→ PROBLEM TO WORK ON
Make an exact copy of the records that follow, with each picture omitted.

(Extracted data entries)

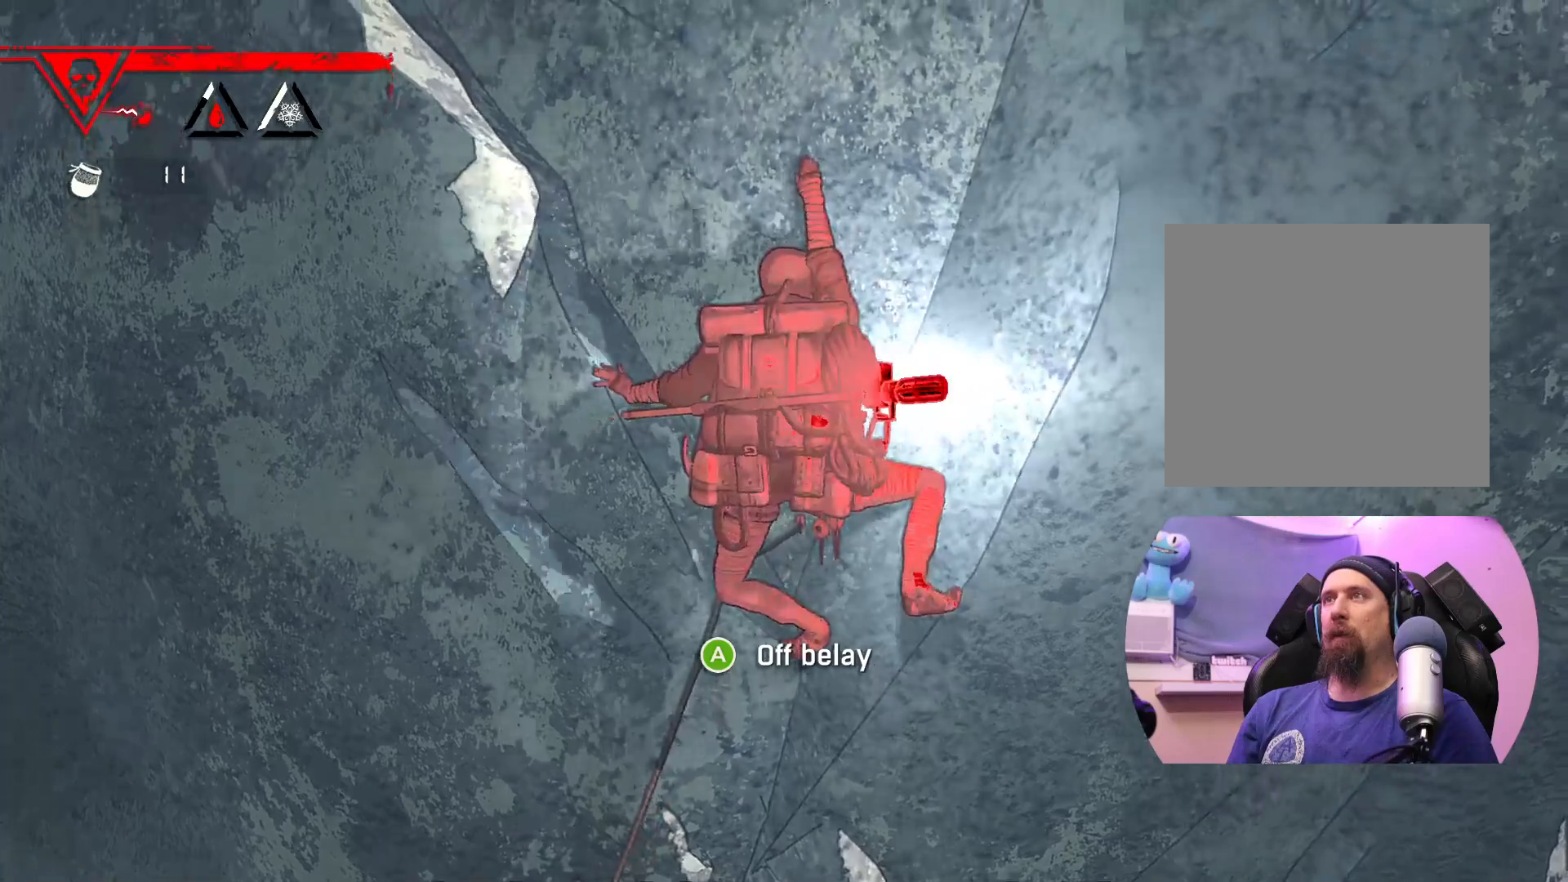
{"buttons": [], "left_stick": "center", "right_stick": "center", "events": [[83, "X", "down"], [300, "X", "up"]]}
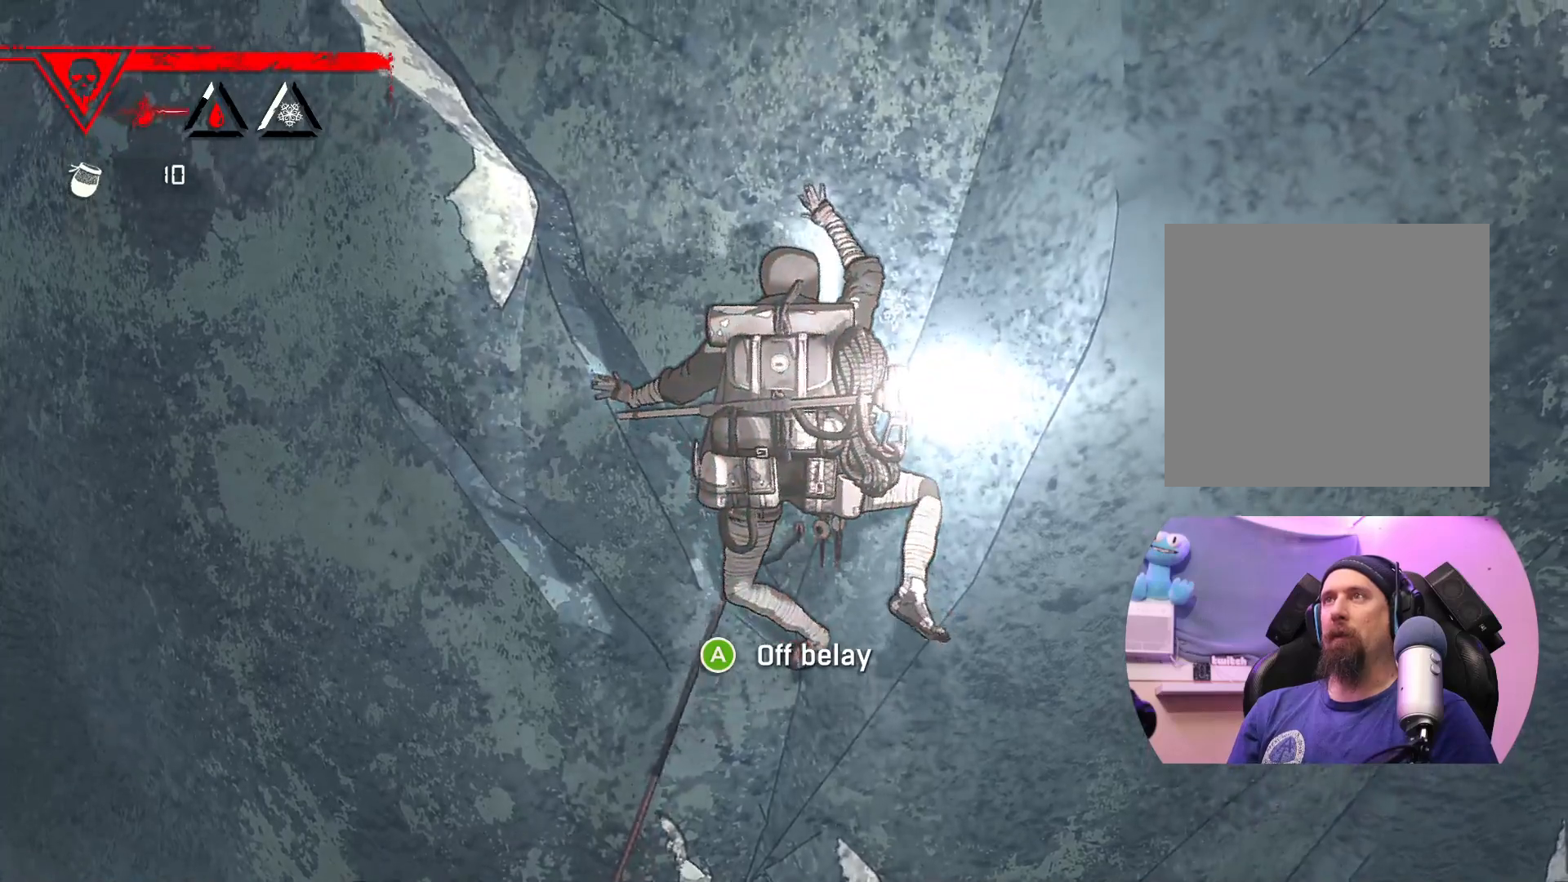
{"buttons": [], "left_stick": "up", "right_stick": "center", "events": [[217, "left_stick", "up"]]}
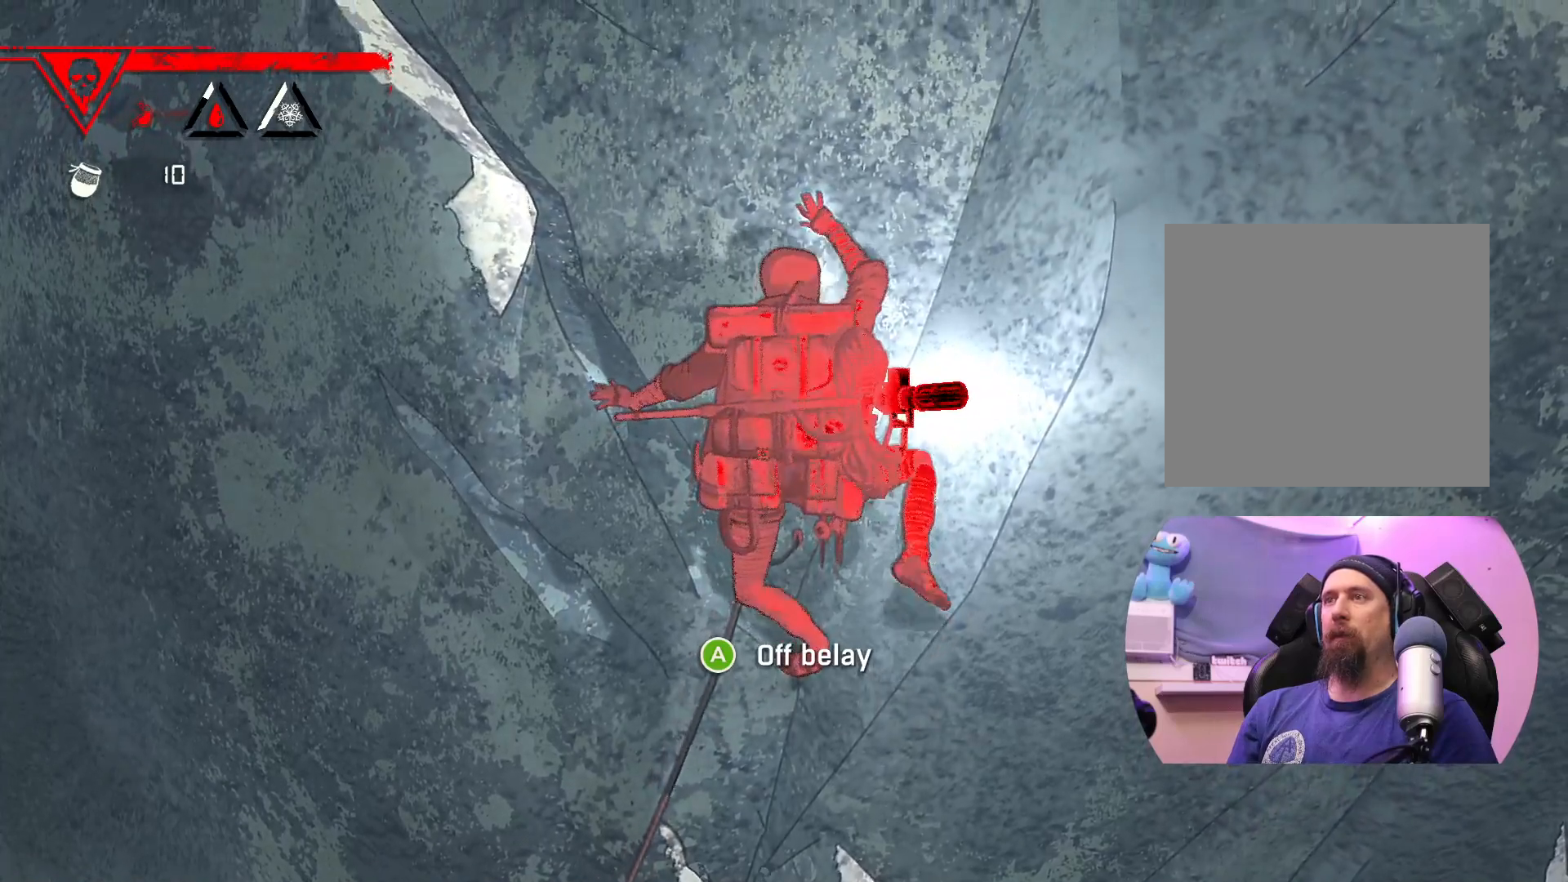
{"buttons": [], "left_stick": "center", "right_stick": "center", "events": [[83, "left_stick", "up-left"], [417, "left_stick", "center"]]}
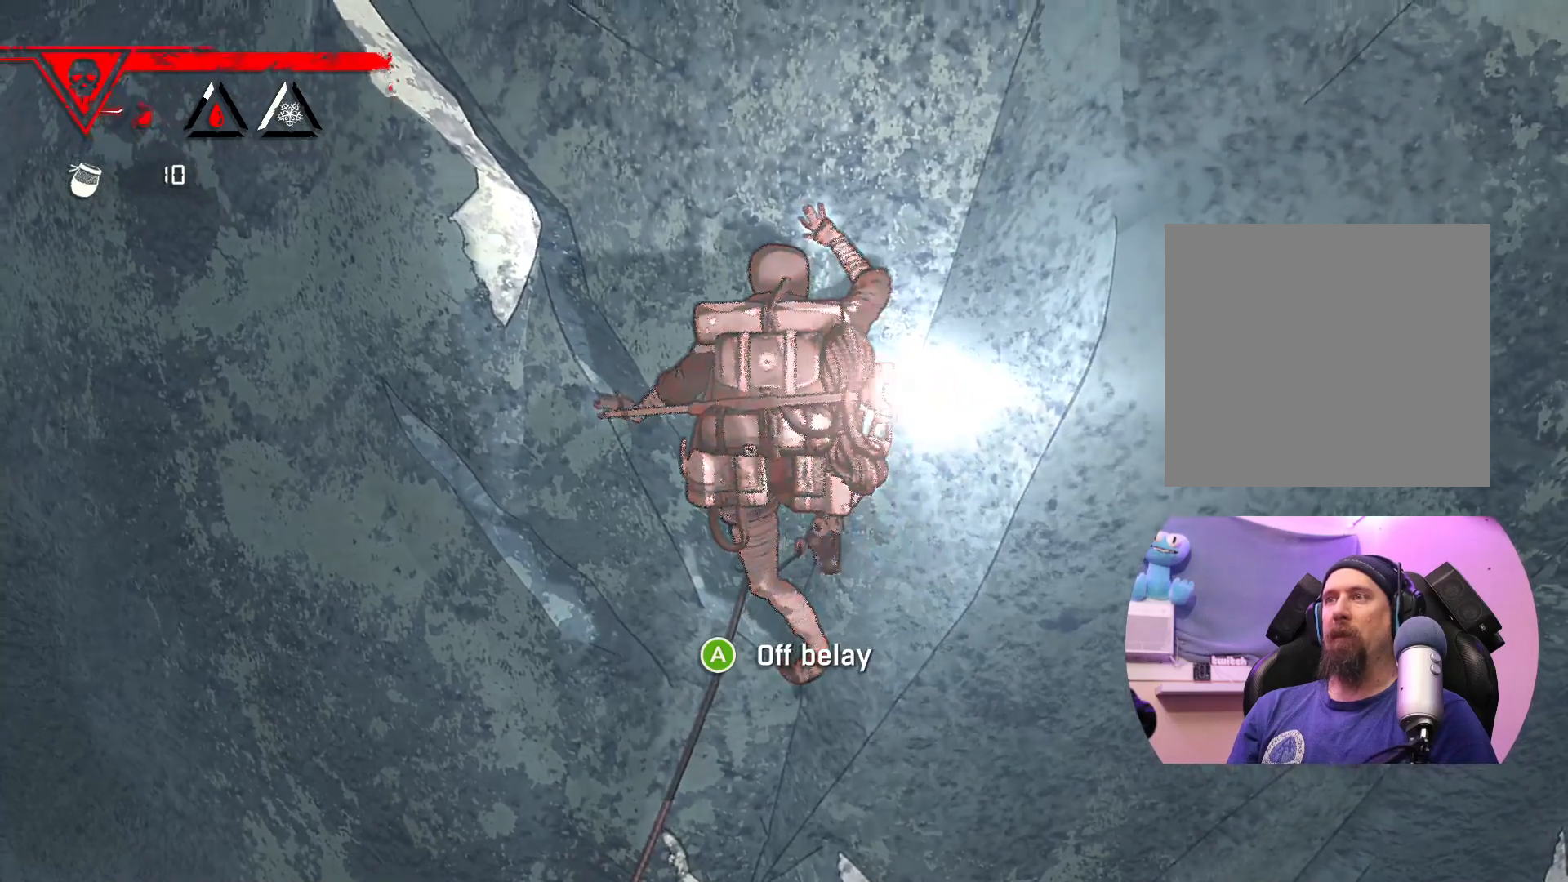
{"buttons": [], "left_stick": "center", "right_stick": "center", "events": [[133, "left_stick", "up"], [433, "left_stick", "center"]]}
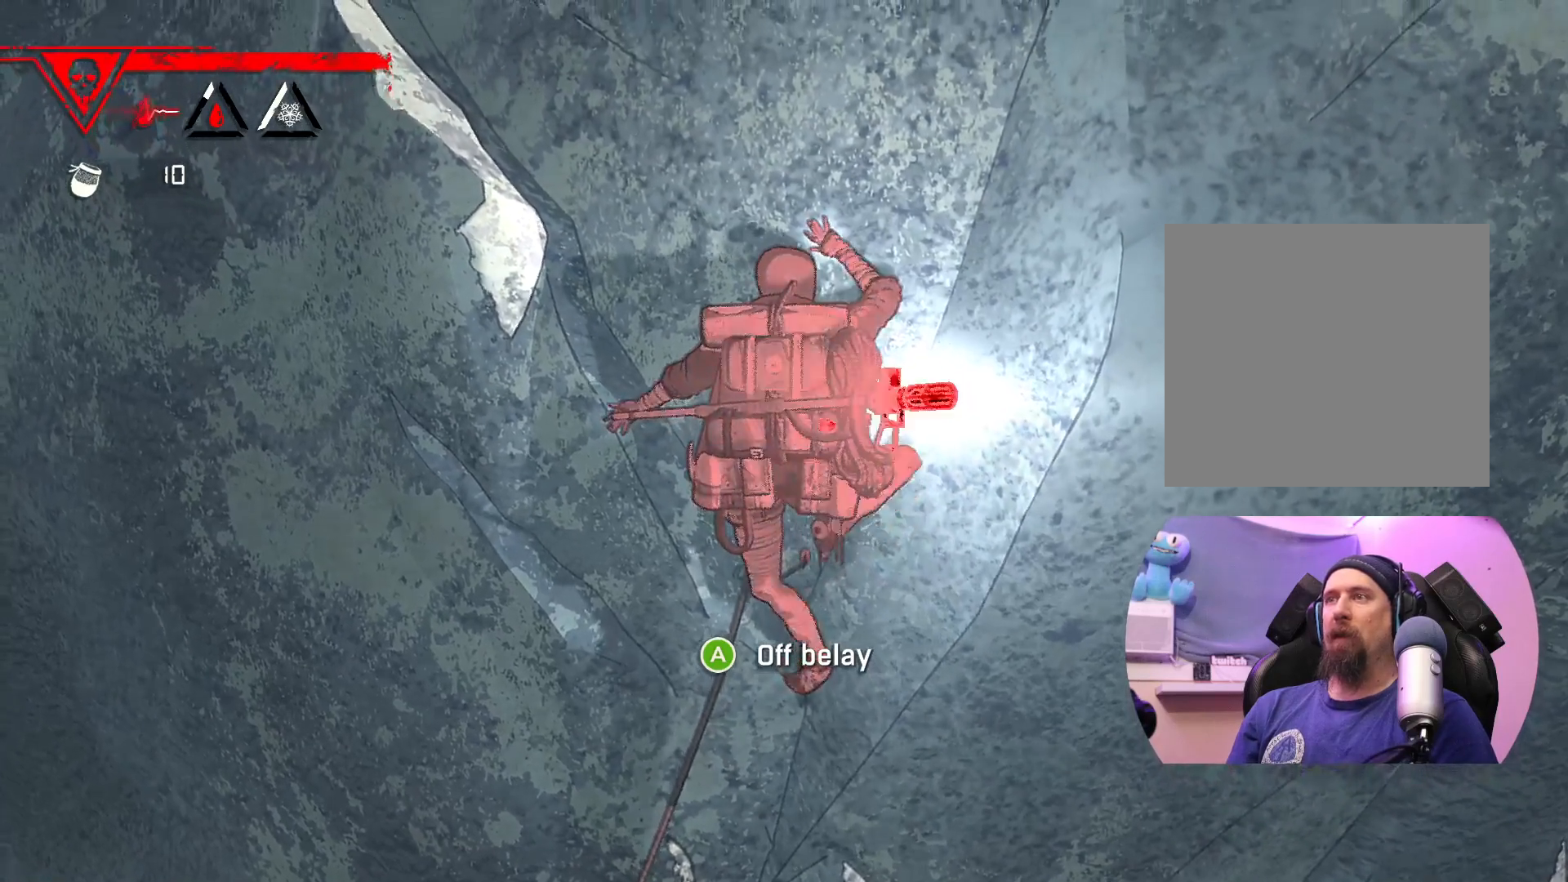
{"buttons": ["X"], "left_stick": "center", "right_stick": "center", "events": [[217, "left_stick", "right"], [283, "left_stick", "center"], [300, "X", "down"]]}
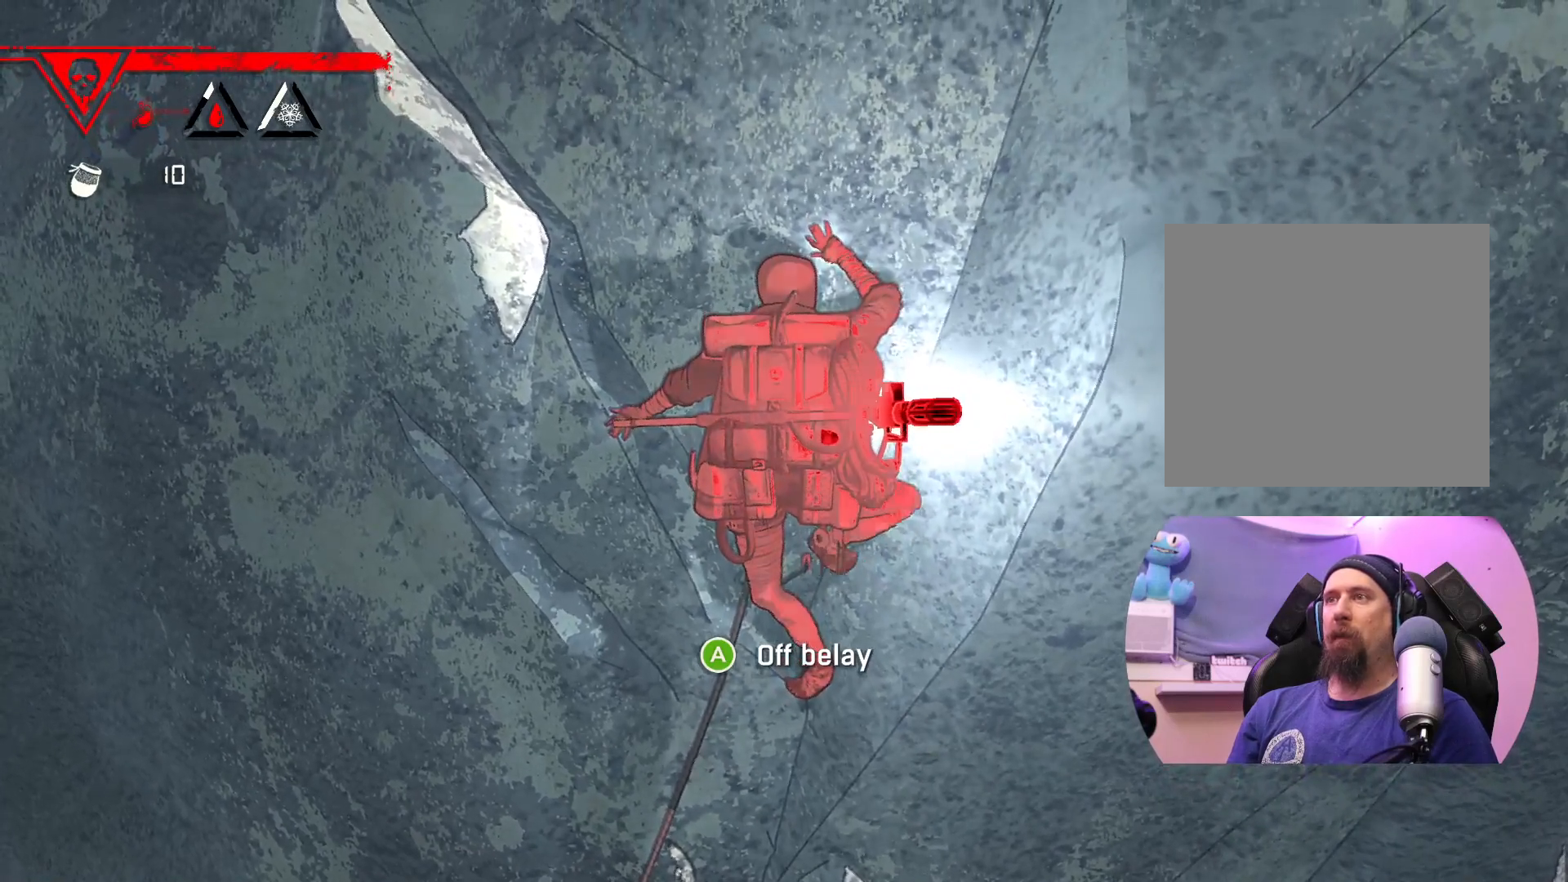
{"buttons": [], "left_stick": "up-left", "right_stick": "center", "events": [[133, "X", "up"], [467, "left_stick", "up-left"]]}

→ TASK SOLUTION
{"buttons": [], "left_stick": "center", "right_stick": "center", "events": [[83, "X", "down"], [300, "X", "up"]]}
{"buttons": [], "left_stick": "up", "right_stick": "center", "events": [[217, "left_stick", "up"]]}
{"buttons": [], "left_stick": "center", "right_stick": "center", "events": [[83, "left_stick", "up-left"], [417, "left_stick", "center"]]}
{"buttons": [], "left_stick": "center", "right_stick": "center", "events": [[133, "left_stick", "up"], [433, "left_stick", "center"]]}
{"buttons": ["X"], "left_stick": "center", "right_stick": "center", "events": [[217, "left_stick", "right"], [283, "left_stick", "center"], [300, "X", "down"]]}
{"buttons": [], "left_stick": "up-left", "right_stick": "center", "events": [[133, "X", "up"], [467, "left_stick", "up-left"]]}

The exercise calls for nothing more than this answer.